__READING PASSAGE__
Reference for the excitation interface, its algorithms, and the quasiparticle state types it produces. For a task-oriented walkthrough see the how-to guides. The full, canonical docstrings for the whole package live in the Library index.

Interface

MPSKit.excitations Function
julia
excitations(H, algorithm::QuasiparticleAnsatz, ψ::FiniteQP, [left_environments],
            [right_environments]; num = 1) -> (energies, states)
excitations(H, algorithm::QuasiparticleAnsatz, ψ::InfiniteQP, [left_environments],
            [right_environments]; num = 1) -> (energies, states)
excitations(H, algorithm::FiniteExcited, ψs::NTuple{<:Any, <:FiniteMPS};
            num = 1, init) -> (energies, states)
excitations(H, algorithm::ChepigaAnsatz, ψ::FiniteMPS, [envs];
            num = 1, pos = length(ψ) ÷ 2) -> (energies, states)
excitations(H, algorithm::ChepigaAnsatz2, ψ::FiniteMPS, [envs];
            num = 1, pos = length(ψ) ÷ 2) -> (energies, states)

Compute the first excited states and their energy gap above a ground state.

Arguments

  • H::AbstractMPO: operator for which to find the excitations

  • algorithm: optimization algorithm

  • ψ::QP: initial quasiparticle guess

  • ψs::NTuple{N, <:FiniteMPS}: N first excited states

  • [left_environments]: left ground state environment

  • [right_environments]: right ground state environment

Keyword Arguments

  • num::Int: number of excited states to compute

  • solver: algorithm for the linear solver of the quasiparticle environments

  • init: initial excited state guess; defaults to a copy of the first state in ψs

  • pos: position of perturbation

source

Algorithms

MPSKit.QuasiparticleAnsatz Type
julia
struct QuasiparticleAnsatz{A, E} <: MPSKit.Algorithm

Optimization algorithm for quasi-particle excitations on top of MPS groundstates.

Constructors

julia
QuasiparticleAnsatz()
QuasiparticleAnsatz(; kwargs...)
QuasiparticleAnsatz(alg)

Create a QuasiparticleAnsatz algorithm with the given eigensolver, or by passing the keyword arguments to Arnoldi.

Fields

  • alg::Any: algorithm used for the eigenvalue solvers

  • alg_environments::Any: algorithm used for the quasiparticle environments

See also

Used as the algorithm argument of excitations.

__ENTRIES PROVIDED__
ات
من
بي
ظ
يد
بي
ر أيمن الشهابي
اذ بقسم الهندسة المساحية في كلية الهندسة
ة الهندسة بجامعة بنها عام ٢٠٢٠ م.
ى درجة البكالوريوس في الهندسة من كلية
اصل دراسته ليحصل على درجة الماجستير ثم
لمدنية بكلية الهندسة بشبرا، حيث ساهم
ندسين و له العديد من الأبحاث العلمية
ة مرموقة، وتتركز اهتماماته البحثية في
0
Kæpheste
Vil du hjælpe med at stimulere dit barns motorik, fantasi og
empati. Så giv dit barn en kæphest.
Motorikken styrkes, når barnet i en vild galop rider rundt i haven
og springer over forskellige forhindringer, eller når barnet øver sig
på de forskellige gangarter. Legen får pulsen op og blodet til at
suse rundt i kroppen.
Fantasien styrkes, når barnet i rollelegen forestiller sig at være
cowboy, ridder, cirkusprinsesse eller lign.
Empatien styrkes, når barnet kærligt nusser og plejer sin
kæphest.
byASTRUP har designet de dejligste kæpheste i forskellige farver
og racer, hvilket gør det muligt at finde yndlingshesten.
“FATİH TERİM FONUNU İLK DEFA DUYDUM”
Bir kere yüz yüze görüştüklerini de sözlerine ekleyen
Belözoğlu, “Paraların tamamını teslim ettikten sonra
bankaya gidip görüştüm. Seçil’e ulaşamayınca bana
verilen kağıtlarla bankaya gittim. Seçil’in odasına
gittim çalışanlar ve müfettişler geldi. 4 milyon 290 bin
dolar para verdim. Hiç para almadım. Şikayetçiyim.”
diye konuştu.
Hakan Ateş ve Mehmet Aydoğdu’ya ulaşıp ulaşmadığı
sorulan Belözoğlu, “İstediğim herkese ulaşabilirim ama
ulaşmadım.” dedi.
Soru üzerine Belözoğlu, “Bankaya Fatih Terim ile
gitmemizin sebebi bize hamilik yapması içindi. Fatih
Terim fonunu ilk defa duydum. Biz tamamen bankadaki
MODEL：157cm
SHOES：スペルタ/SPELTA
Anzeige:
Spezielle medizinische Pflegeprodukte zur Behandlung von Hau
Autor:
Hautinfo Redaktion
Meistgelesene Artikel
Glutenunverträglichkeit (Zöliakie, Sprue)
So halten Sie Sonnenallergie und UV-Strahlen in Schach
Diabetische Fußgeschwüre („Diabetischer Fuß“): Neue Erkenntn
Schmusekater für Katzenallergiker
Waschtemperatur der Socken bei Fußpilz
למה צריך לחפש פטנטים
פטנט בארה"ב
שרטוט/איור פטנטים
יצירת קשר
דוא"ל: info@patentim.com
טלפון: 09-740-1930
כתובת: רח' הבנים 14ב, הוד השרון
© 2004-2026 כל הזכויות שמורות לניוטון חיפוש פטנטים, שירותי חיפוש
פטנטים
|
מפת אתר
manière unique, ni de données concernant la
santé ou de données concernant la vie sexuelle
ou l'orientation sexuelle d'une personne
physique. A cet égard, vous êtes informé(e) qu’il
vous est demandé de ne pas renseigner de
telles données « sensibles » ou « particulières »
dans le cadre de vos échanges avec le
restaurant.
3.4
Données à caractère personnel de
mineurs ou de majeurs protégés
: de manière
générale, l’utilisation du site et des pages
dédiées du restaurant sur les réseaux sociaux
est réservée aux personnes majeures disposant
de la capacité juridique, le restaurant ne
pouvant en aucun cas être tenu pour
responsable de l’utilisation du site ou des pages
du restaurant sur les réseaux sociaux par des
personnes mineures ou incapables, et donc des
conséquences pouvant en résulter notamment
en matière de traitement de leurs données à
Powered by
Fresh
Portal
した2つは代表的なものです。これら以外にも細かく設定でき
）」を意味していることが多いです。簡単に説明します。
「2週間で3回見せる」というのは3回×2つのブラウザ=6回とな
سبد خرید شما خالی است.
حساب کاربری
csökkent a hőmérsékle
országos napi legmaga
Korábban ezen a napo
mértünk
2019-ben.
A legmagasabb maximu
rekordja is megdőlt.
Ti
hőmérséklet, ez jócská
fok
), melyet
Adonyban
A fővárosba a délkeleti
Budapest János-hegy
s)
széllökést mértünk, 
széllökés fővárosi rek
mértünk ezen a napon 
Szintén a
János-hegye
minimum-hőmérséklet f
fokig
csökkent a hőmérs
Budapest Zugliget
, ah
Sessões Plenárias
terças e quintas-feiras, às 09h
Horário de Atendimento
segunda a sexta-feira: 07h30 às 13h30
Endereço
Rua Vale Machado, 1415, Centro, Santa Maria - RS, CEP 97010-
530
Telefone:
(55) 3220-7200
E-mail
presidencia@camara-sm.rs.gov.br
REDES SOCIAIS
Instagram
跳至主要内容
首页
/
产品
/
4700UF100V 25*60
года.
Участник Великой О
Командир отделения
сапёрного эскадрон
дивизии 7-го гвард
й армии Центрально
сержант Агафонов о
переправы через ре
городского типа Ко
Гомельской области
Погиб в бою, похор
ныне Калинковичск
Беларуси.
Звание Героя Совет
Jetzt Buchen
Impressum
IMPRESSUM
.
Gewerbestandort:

__TASKS FOR THIS EXERCISE__
[a] List every keyword argument named under the "Keyword Arguments" heading in the MPSKit excitations reference.
[b] Extend the MPSKit excitations reference past its final sentence, keeping the same documentation style.

__EXERCISE RESULTS__
[a] num, solver, init, pos

[b]
References

source
MPSKit.FiniteExcited Type
julia
struct FiniteExcited{A} <: MPSKit.Algorithm

Variational optimization algorithm for excitations of finite MPS by minimizing the energy of

Fields

  • gsalg::Any: optimization algorithm

  • weight::Float64: energy penalty for enforcing orthogonality with previous states

See also

Used as the algorithm argument of excitations.

source
MPSKit.ChepigaAnsatz Type
julia
struct ChepigaAnsatz{A<:KrylovKit.KrylovAlgorithm} <: MPSKit.Algorithm

Single-site optimization algorithm for excitations on top of MPS groundstates.

Constructors

julia
ChepigaAnsatz()
ChepigaAnsatz(; kwargs...)
ChepigaAnsatz(alg)

Create a ChepigaAnsatz algorithm with the given eigensolver, or by passing the keyword arguments to Arnoldi.

Fields

  • alg::KrylovKit.KrylovAlgorithm: algorithm used for the eigenvalue solvers

See also

Used as the algorithm argument of excitations.

References

source
MPSKit.ChepigaAnsatz2 Type
julia
struct ChepigaAnsatz2{A<:KrylovKit.KrylovAlgorithm} <: MPSKit.Algorithm

Two-site optimization algorithm for excitations on top of MPS groundstates.

Constructors

julia
ChepigaAnsatz2()
ChepigaAnsatz2(; kwargs...)
ChepigaAnsatz2(alg, trscheme)

Create a ChepigaAnsatz2 algorithm with the given eigensolver and truncation, or by passing the keyword arguments to Arnoldi.

Fields

  • alg: algorithm used for the eigenvalue problem, defaults to Arnoldi(; krylovdim = 30, tol = 1.0e-10, eager = true)

  • trscheme: truncation scheme used when splitting the optimized two-site tensor, defaults to notrunc()

See also

Used as the algorithm argument of excitations.

References

source

Quasiparticle states

These are the ansatz states produced by, and passed to, excitations on top of a ground state.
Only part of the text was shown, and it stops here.